Document

Author
Jediah R. Clark, Mohammad Divband Soorati & Sarvapali D. Ramchurn
Abstract
In the field of swarm robotics, human factors research is deficient. Human-swarm interaction, the process in which humans work with collections of unmanned and autonomous aerial vehicles (UAVs) to conduct activities, require an operator to track and manage vast numbers of robotic agents. Due to increasing complexity in communication requirements, visualising a swarm is challenging and requires usable visualisation methods that do not detract from user-interpretability and swarm transparency. This study explores two initial swarm-displays for swarm geographical coverage and density – an individual point display, and a heatmap display. 100 users viewed a simulation of each display, provided subjective usability and acceptance ratings, and gave their display preferences related to eight contextual factors related to time constraints, swarm size, communication-constrained environments, displaying coverage and motion, time-criticality, error detection and transparency.

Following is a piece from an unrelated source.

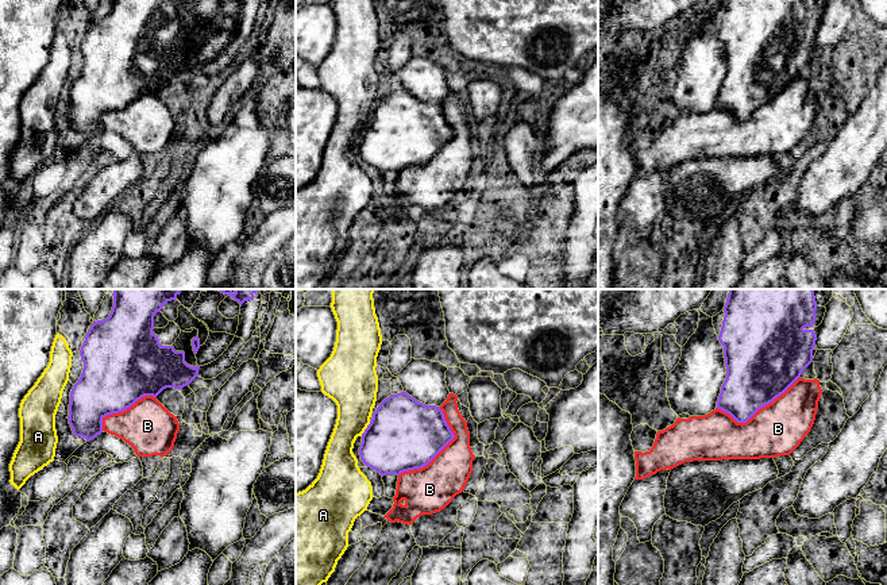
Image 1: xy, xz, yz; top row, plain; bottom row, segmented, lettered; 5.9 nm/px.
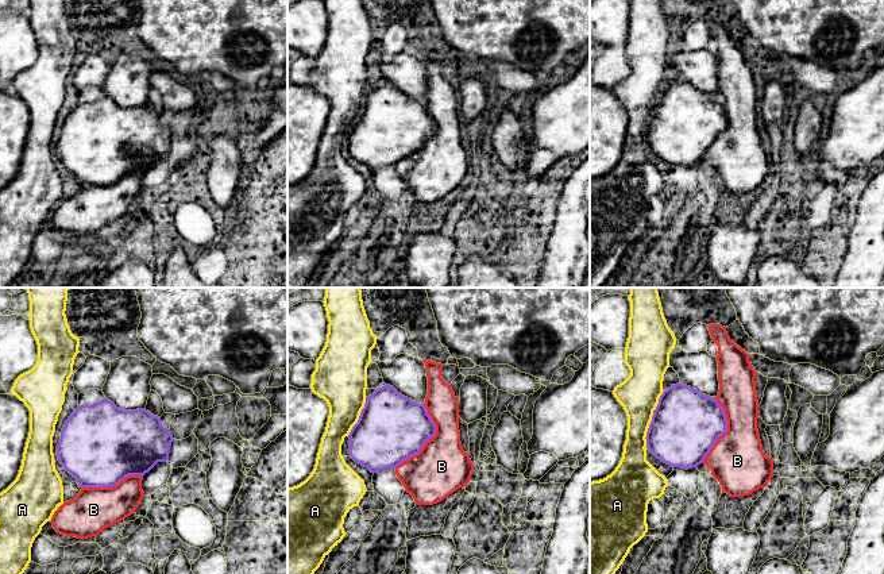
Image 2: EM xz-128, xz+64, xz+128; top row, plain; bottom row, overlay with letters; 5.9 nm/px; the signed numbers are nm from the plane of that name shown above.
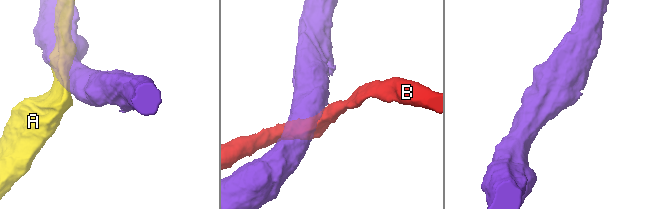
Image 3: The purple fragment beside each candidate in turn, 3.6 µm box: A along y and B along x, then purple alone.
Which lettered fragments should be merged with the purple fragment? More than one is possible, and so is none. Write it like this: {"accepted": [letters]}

It was found that heatmaps improved usability and acceptance, and were preferred for displaying coverage and motion, and when UAV numbers are high or when time is limited. Individual point displays, although being overall less usable, acceptable, and preferable, were still deemed as being a useful tool for detecting errors in swarm operation. It is therefore concluded that aggregated data displays are a promising display method for visualising swarm coverage and density. The study is limited due to participants not being able to interact with the displays, therefore further research is required to further test the effects reported in this study.